IL NODO DELLA CASA GREEN

Senza contare che – anche qualora venisse vinta la battaglia delle auto – altre ne restano da combattere. In ordine di urgenza, la successiva è quella sulla cosiddetta “Direttiva case green”, che potrebbe imporre l’obbligo di portare tutti gli edifici privati – ad eccezione di quelli di valore storico-culturale – in classe E a partire dal 2030 e in classe D già nel 2033. Un’impresa pressoché impossibile in molti Paesi e in particolar modo in Italia, dove circa il 75 per cento del patrimonio immobiliare risulta attualmente classificato nelle categorie F e G, le meno efficienti sul piano energetico. Centri studi e associazioni di categoria hanno valutato in non meno di 1.500 miliardi di euro il costo degli interventi di adeguamento che andrebbero affrontati dai proprietari di case in Italia per restare al passo con i desiderata dell’Europa.

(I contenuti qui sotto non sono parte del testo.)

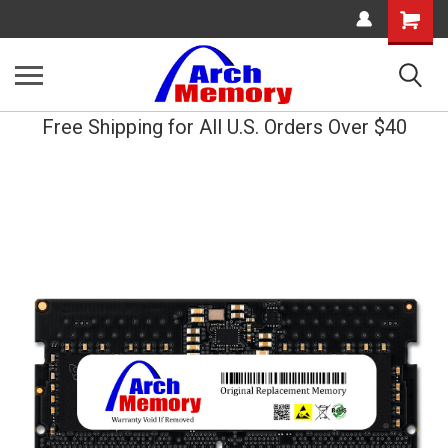
Shopping
Cart
Free Shipping for All U.S. Orders Over $40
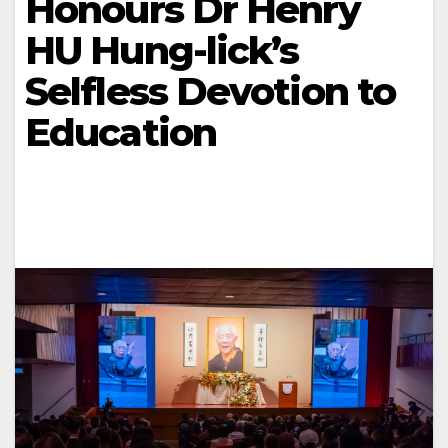
Honours Dr Henry
HU Hung-lick’s
Selfless Devotion to
Education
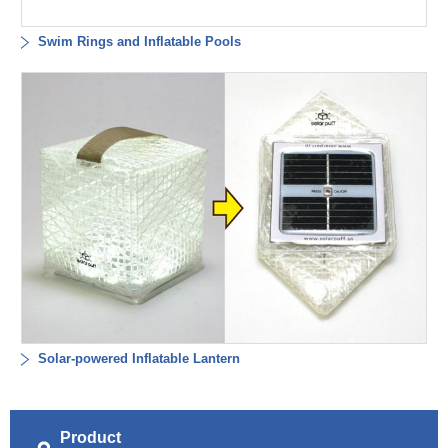
Swim Rings and Inflatable Pools
Solar-powered Inflatable Lantern
Product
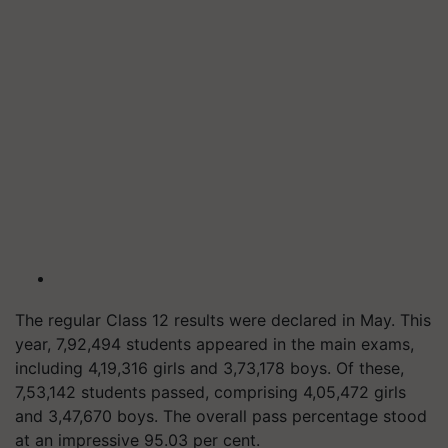
The regular Class 12 results were declared in May. This
year, 7,92,494 students appeared in the main exams,
including 4,19,316 girls and 3,73,178 boys. Of these,
7,53,142 students passed, comprising 4,05,472 girls
and 3,47,670 boys. The overall pass percentage stood
at an impressive 95.03 per cent.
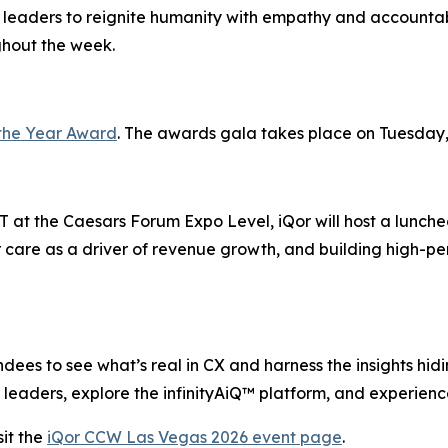
 leaders to reignite humanity with empathy and accountabi
ghout the week.
the Year Award
. The awards gala takes place on Tuesday,
 at the Caesars Forum Expo Level, iQor will host a lunche
 care as a driver of revenue growth, and building high-pe
ees to see what’s real in CX and harness the insights hiding
leaders, explore the infinityAiQ™ platform, and experience
it the
iQor CCW Las Vegas 2026 event page
.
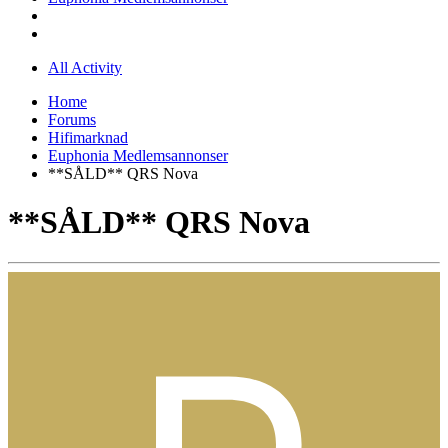
All Activity
Home
Forums
Hifimarknad
Euphonia Medlemsannonser
**SÅLD** QRS Nova
**SÅLD** QRS Nova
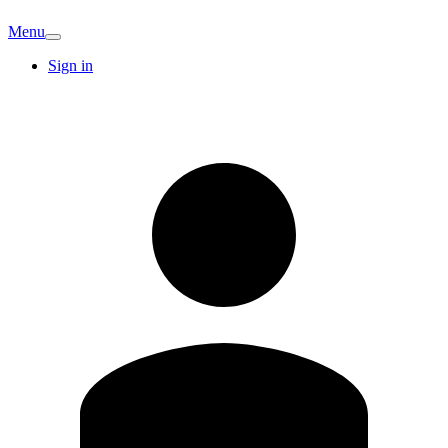
Menu
Sign in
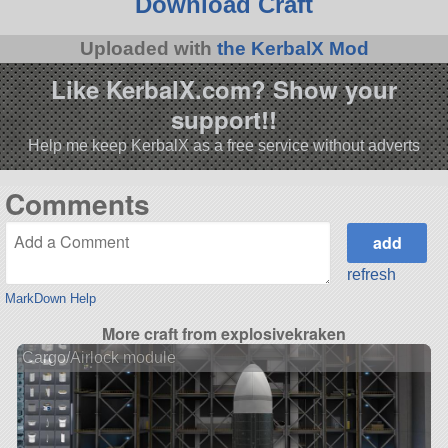
Download Craft
Uploaded with
the KerbalX Mod
Like KerbalX.com? Show your
support!!
Help me keep KerbalX as a free service without adverts
Comments
refresh
MarkDown Help
More craft from explosivekraken
Cargo/Airlock module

Per capire l’enormità della cosa, basta passare in rassegna i numeri del Superbonus, appena ricordati dall’Ufficio Parlamentare di Bilancio (Upb): 120 miliardi spesi, 18 miliardi generati a livello di Pil per un saldo negativo di oltre 100 miliardi di euro che è costato un’impennata di 2 punti e mezzo di deficit nel 2022.

E LA PARTITA DELLA CHIESA

Ma non è ancora tutto. Mentre Roma festeggiava il fallimento europeo sul dossier auto (con la Commissione che professava la volontà di ricercare una soluzione sulle emissioni all’insegna della “neutralità tecnologica”: una palese retromarcia), da Bruxelles è arrivato un altro colpo. L’esecutivo comunitario ha infatti ordinato all’Italia di recuperare gli “aiuti di Stato illegali” concessi a determinati enti non commerciali sotto forma di esenzione dall’imposta comunale sugli immobili (Ici) dal 2006 al 2011. La decisione fa seguito a una sentenza del 2018 della Corte di giustizia europea che annullava parzialmente una decisione di Bruxelles del 2012, che pur condannando l’esenzione non imponeva il recupero delle somme. Ora si cambia ancora: il governo italiano dovrebbe battere cassa con chi ha goduto di questo trattamento di favore, come le attività che pur avendo natura economica sono svolte da enti non commerciali. La Chiesa cattolica, per esempio, che dovrebbe saldare almeno in parte un conto da 100 milioni di euro per ogni anno di esenzione. Sul punto, un portavoce della Commissione Ue è stato esplicito: “Gli enti che svolgono attività non economiche come quelle strettamente religiose – ha spiegato – non saranno interessati dall’ordine”. Ma se le attività sono di natura economica, occorre recuperare i mancati versamenti. Per un esecutivo che ha tutte le intenzioni di avere i migliori rapporti possibile con Oltretevere, un recupero crediti che non potrà non essere fonte di imbarazzo.